**What you should do**
Each line of the entries, from the first to the line containing "دریافت آگهی های استخدام از طریق تلگرام", is to be transcribed exactly as it stands; include no other lines.

[Dataset excerpts]

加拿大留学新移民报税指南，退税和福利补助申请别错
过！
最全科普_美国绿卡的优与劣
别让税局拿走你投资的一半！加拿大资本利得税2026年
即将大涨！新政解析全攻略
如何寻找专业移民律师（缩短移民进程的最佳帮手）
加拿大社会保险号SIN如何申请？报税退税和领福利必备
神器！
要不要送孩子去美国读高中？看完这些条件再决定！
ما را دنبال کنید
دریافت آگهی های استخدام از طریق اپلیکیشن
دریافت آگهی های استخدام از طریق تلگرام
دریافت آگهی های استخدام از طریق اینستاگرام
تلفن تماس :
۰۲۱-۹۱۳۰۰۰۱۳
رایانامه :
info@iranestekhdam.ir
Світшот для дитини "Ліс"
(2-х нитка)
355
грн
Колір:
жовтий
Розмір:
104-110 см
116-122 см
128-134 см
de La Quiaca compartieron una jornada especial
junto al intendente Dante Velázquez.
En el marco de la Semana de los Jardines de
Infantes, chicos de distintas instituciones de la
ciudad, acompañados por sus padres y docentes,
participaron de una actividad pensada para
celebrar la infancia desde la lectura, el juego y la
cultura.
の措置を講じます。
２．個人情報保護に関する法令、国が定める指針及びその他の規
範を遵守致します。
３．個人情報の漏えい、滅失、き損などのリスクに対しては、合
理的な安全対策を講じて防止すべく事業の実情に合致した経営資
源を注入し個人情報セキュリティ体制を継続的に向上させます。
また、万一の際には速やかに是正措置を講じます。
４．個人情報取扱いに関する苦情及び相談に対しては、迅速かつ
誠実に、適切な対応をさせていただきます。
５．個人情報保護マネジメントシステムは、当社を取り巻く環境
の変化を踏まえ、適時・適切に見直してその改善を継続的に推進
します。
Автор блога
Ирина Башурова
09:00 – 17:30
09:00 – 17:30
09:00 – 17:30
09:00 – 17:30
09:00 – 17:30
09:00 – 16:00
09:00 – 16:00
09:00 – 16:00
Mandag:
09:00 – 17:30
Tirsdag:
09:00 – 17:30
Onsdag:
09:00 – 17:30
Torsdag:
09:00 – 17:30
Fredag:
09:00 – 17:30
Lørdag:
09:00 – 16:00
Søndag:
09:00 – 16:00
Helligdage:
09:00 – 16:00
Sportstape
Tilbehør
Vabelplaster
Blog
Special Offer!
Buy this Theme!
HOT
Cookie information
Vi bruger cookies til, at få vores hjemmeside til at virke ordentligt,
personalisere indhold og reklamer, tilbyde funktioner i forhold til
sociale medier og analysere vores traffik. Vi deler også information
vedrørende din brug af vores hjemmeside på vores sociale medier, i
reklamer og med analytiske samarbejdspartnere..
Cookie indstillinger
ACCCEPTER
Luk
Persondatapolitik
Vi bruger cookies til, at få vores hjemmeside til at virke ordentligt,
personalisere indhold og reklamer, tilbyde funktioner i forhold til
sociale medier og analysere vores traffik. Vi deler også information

[/Dataset excerpts]

**Reply**
加拿大留学新移民报税指南，退税和福利补助申请别错
过！
最全科普_美国绿卡的优与劣
别让税局拿走你投资的一半！加拿大资本利得税2026年
即将大涨！新政解析全攻略
如何寻找专业移民律师（缩短移民进程的最佳帮手）
加拿大社会保险号SIN如何申请？报税退税和领福利必备
神器！
要不要送孩子去美国读高中？看完这些条件再决定！
ما را دنبال کنید
دریافت آگهی های استخدام از طریق اپلیکیشن
دریافت آگهی های استخدام از طریق تلگرام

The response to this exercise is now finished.